Designing in itself is not easy. It takes time and you also want to use the elements the client wants. My friend however kept coming up with more and more revisions. Color changes, font changes, the use of certain images, layout changes, etc. All of this is fine and perfectly acceptable – but this delayed the finished brochure by almost 2 months.
The final product is excellent; a job well done. The revisions seems to have paid off but was it worth delaying a much needed marketing piece? In my opinion, yes it was. I don’t think it should have taken 2 months, but things have to be right.
Let me give you a little piece of business Game.
When you have a business card, brochure or a post card as marketing materials, these become your sales people. They have the potential to sell your product or service 24/7 when you’re not around. These need to represent what you do, or have, very clearly. Poor images, color choices or a shoddy design directly reflect on you and/or your business. If they’re really bad, they will “un-sell” you and/or your business.
When I teach the mentality of business I always stress that everything you do needs to come from a very clear CENTER. Everything needs to be cohesive and make sense when it relates to your brand. If you’re not being clear, you’re being confusing. And let me give you some more business Game:
“A confused customer does not buy.”
This simple principle extends to every business. When you go to a fast food restaurant, they have number combos. When you go to the movies you’re usually a line to buy a ticket. Available movies and show times are made clear. The process has been stream-lined for you so that nothing is confusing. Too much confusion and some people would just walk away. It may sound simple, but this is the psychology behind many choices businesses make. And only the “big boys” can bend these “rules”.

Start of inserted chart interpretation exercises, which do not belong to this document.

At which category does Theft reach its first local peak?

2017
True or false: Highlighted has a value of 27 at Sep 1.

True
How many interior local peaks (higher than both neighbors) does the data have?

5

If you’re just started out in your business, remember part of your responsibility is to make things CLEAR. Simplify them as much as possible. It may make sense to you, but it’s not you that matters – it’s your potential customers and clients that matter.
Let’s trackback to the first sentence of this post, “A fair exchange is not a robbery,” and this works on many levels. When you’re doing business there’s an exchange: Your goods and/or services for money (usually). Most people want good quality at a fair price. If the price is high and people don’t feel as though they got what they paid for, they feel “robbed”. This works on the other side of the coin as well. If someone buys a cheap product and it doesn’t last long, they still feel “robbed”. Even though they know the old saying, “You get what you pay for.”

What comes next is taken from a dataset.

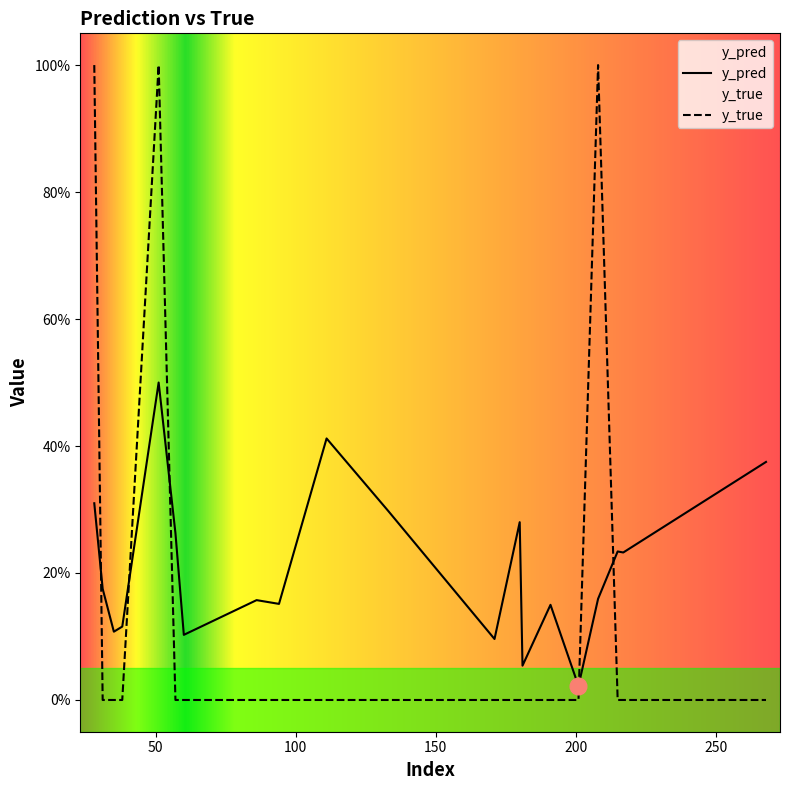

The value of y_true at 51 is 1.0. True or false?

True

A challenge that every entrepreneur faces is balancing PERCEIVED VALUE of their product or service with what someone is actually willing to pay. Too high, less potential sales – but you have to sell less to make a profit. Too low and potential customers may view your offering as cheap or low-quality – which means you have to sell more to make a profit. But you may be fighting an uphill battle because of its lesser PERCEIVED VALUE.
So, what do you do? You research.
You have to research your market, your potential customers, what your competition is already doing, what technology is coming in that may change quality for better or worse; and even perceived value for better or worse. Sometimes it’s best just to get something out there just to test the reaction. There’s a lot of analytics and some entrepreneurs find this boring and tedious. Personally, I’m one of them. But this is necessary work. If you treat your business like a hobby, you earn hobby money. Period, simple.
To my entrepreneurs: Is that thing on? Is your mind, one of your most important tools, on? Or is it off? Do you keep yourself in the right head-space? Is going through 2 months of revisions for 1 piece of marketing material something you’re willing to do? Do you understand its long-term importance and the wide reaching effects? Word of mouth spreads like wild-fire. Don’t set yourself up to burn down your own forest.
Remember everything you do must communicate clearly and simply. Think of that like a Hustler’s anthem.